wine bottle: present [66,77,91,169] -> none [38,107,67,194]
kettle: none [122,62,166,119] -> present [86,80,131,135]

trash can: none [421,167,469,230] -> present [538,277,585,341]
━━━
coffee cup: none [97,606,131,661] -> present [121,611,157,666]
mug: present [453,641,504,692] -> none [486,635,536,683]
━━━
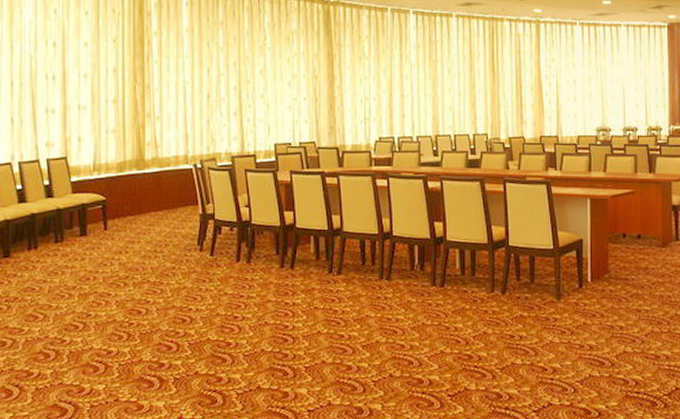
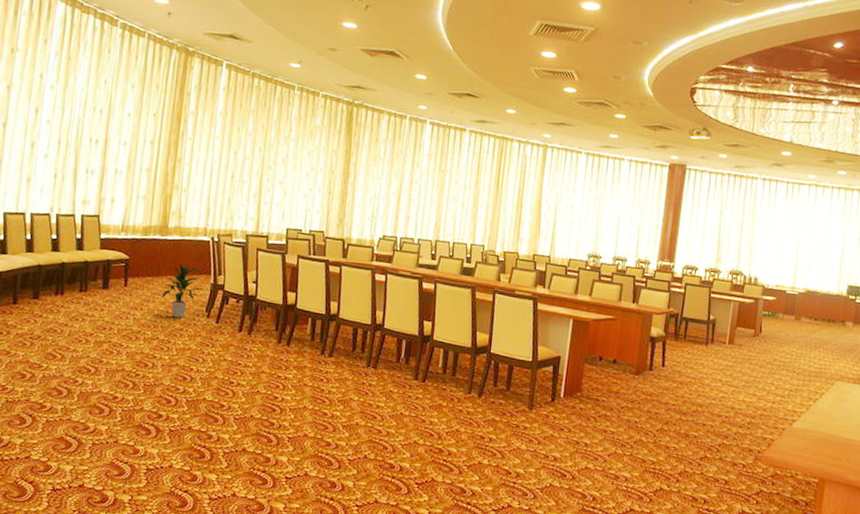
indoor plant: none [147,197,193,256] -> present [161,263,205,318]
━━━
▶ Exercise directions
Could you write out, exactly as they stand, only the lines above that begin at the line with "coffee cup: none" and stop after the line with "mug: present [453,641,504,692]"?

▶ Result of the exercise
coffee cup: none [97,606,131,661] -> present [121,611,157,666]
mug: present [453,641,504,692] -> none [486,635,536,683]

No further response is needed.